Material for this exercise>
*-*-*

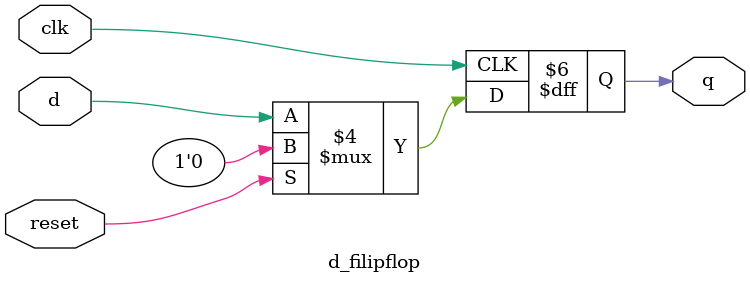
<source format=v>
`timescale 1ns / 1ps


module d_filipflop(
input d ,
input clk,
input reset,
output reg q
    );
  always  @(posedge clk)
  begin
    if (reset == 1)
        begin
            q<=0;
        end 
    else
        begin 
            q<=d;
        end
  end  
    
    
endmodule

</source>
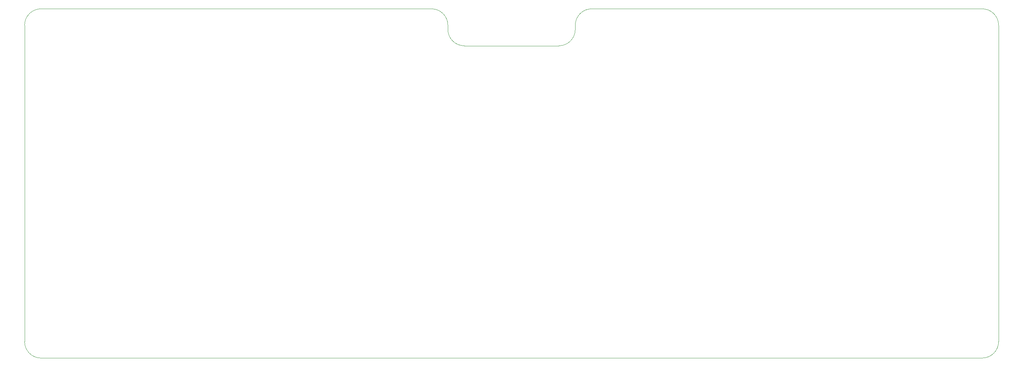
<source format=gbr>
%TF.GenerationSoftware,KiCad,Pcbnew,(5.99.0-8803-gb07c8110c8)*%
%TF.CreationDate,2021-05-08T13:23:26+01:00*%
%TF.ProjectId,Base,42617365-2e6b-4696-9361-645f70636258,rev?*%
%TF.SameCoordinates,Original*%
%TF.FileFunction,Profile,NP*%
%FSLAX46Y46*%
G04 Gerber Fmt 4.6, Leading zero omitted, Abs format (unit mm)*
G04 Created by KiCad (PCBNEW (5.99.0-8803-gb07c8110c8)) date 2021-05-08 13:23:26*
%MOMM*%
%LPD*%
G01*
G04 APERTURE LIST*
%TA.AperFunction,Profile*%
%ADD10C,0.100000*%
%TD*%
G04 APERTURE END LIST*
D10*
X134500000Y-68000000D02*
X123000000Y-68000000D01*
X20000000Y-59000000D02*
X115000000Y-59000000D01*
X119000000Y-63000000D02*
G75*
G03*
X115000000Y-59000000I-4000000J0D01*
G01*
X253000000Y-140000000D02*
G75*
G02*
X249000000Y-144000000I-4000000J0D01*
G01*
X119000000Y-63000000D02*
X119000000Y-64000000D01*
X134500000Y-68000000D02*
X146000000Y-68000000D01*
X20000000Y-59000000D02*
G75*
G03*
X16000000Y-63000000I0J-4000000D01*
G01*
X150000000Y-64000000D02*
X150000000Y-63000000D01*
X20000000Y-144000000D02*
X249000000Y-144000000D01*
X249000000Y-59000000D02*
X154000000Y-59000000D01*
X253000000Y-140000000D02*
X253000000Y-63000000D01*
X16000000Y-63000000D02*
X16000000Y-140000000D01*
X150000000Y-63000000D02*
G75*
G02*
X154000000Y-59000000I4000000J0D01*
G01*
X119000000Y-64000000D02*
G75*
G03*
X123000000Y-68000000I4000000J0D01*
G01*
X253000000Y-63000000D02*
G75*
G03*
X249000000Y-59000000I-4000000J0D01*
G01*
X150000000Y-64000000D02*
G75*
G02*
X146000000Y-68000000I-4000000J0D01*
G01*
X16000000Y-140000000D02*
G75*
G03*
X20000000Y-144000000I4000000J0D01*
G01*
M02*

</source>
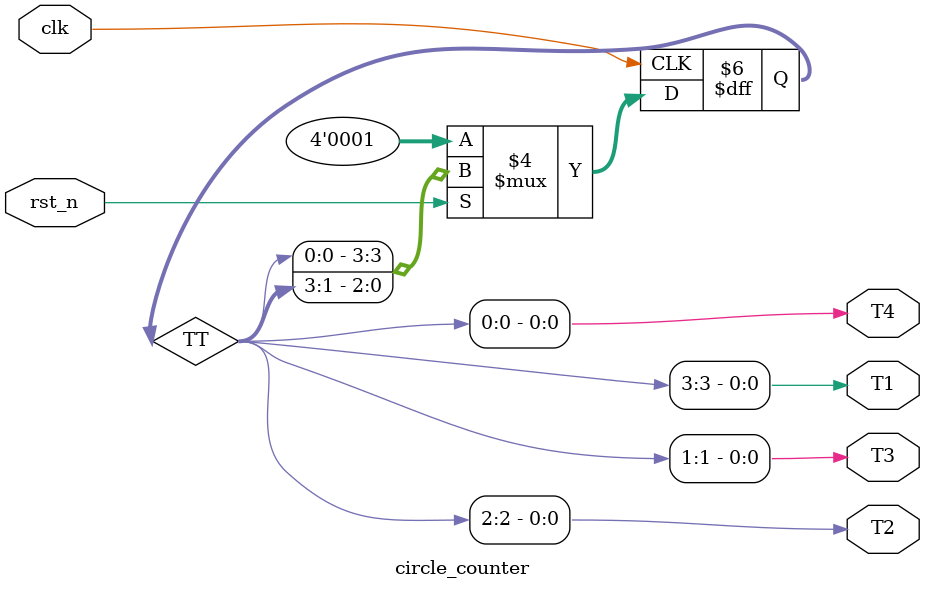
<source format=v>
`timescale 1ns / 1ps


module circle_counter(rst_n, clk, T1,T2,T3,T4 ); 
    input rst_n;
    input clk;
    output T1,T2,T3,T4;
    reg [3 : 0] TT;
    always@(posedge clk)
        if(!rst_n)
            TT <= 4'b0001;
        else
            TT <= {TT[0],TT[3 : 1]};
    assign T1 = TT[3];
    assign T2 = TT[2];
    assign T3 = TT[1];
    assign T4 = TT[0];
endmodule

</source>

*-*-*

Work order> The records above must be printed exactly, but the pictures they hold should be omitted.

Answer to this exercise>
<source format=v>
`timescale 1ns / 1ps


module d_filipflop(
input d ,
input clk,
input reset,
output reg q
    );
  always  @(posedge clk)
  begin
    if (reset == 1)
        begin
            q<=0;
        end 
    else
        begin 
            q<=d;
        end
  end  
    
    
endmodule

</source>
<source format=gbr>
%TF.GenerationSoftware,KiCad,Pcbnew,(5.99.0-8803-gb07c8110c8)*%
%TF.CreationDate,2021-05-08T13:23:26+01:00*%
%TF.ProjectId,Base,42617365-2e6b-4696-9361-645f70636258,rev?*%
%TF.SameCoordinates,Original*%
%TF.FileFunction,Profile,NP*%
%FSLAX46Y46*%
G04 Gerber Fmt 4.6, Leading zero omitted, Abs format (unit mm)*
G04 Created by KiCad (PCBNEW (5.99.0-8803-gb07c8110c8)) date 2021-05-08 13:23:26*
%MOMM*%
%LPD*%
G01*
G04 APERTURE LIST*
%TA.AperFunction,Profile*%
%ADD10C,0.100000*%
%TD*%
G04 APERTURE END LIST*
D10*
X134500000Y-68000000D02*
X123000000Y-68000000D01*
X20000000Y-59000000D02*
X115000000Y-59000000D01*
X119000000Y-63000000D02*
G75*
G03*
X115000000Y-59000000I-4000000J0D01*
G01*
X253000000Y-140000000D02*
G75*
G02*
X249000000Y-144000000I-4000000J0D01*
G01*
X119000000Y-63000000D02*
X119000000Y-64000000D01*
X134500000Y-68000000D02*
X146000000Y-68000000D01*
X20000000Y-59000000D02*
G75*
G03*
X16000000Y-63000000I0J-4000000D01*
G01*
X150000000Y-64000000D02*
X150000000Y-63000000D01*
X20000000Y-144000000D02*
X249000000Y-144000000D01*
X249000000Y-59000000D02*
X154000000Y-59000000D01*
X253000000Y-140000000D02*
X253000000Y-63000000D01*
X16000000Y-63000000D02*
X16000000Y-140000000D01*
X150000000Y-63000000D02*
G75*
G02*
X154000000Y-59000000I4000000J0D01*
G01*
X119000000Y-64000000D02*
G75*
G03*
X123000000Y-68000000I4000000J0D01*
G01*
X253000000Y-63000000D02*
G75*
G03*
X249000000Y-59000000I-4000000J0D01*
G01*
X150000000Y-64000000D02*
G75*
G02*
X146000000Y-68000000I-4000000J0D01*
G01*
X16000000Y-140000000D02*
G75*
G03*
X20000000Y-144000000I4000000J0D01*
G01*
M02*

</source>
<source format=v>
`timescale 1ns / 1ps


module circle_counter(rst_n, clk, T1,T2,T3,T4 ); 
    input rst_n;
    input clk;
    output T1,T2,T3,T4;
    reg [3 : 0] TT;
    always@(posedge clk)
        if(!rst_n)
            TT <= 4'b0001;
        else
            TT <= {TT[0],TT[3 : 1]};
    assign T1 = TT[3];
    assign T2 = TT[2];
    assign T3 = TT[1];
    assign T4 = TT[0];
endmodule

</source>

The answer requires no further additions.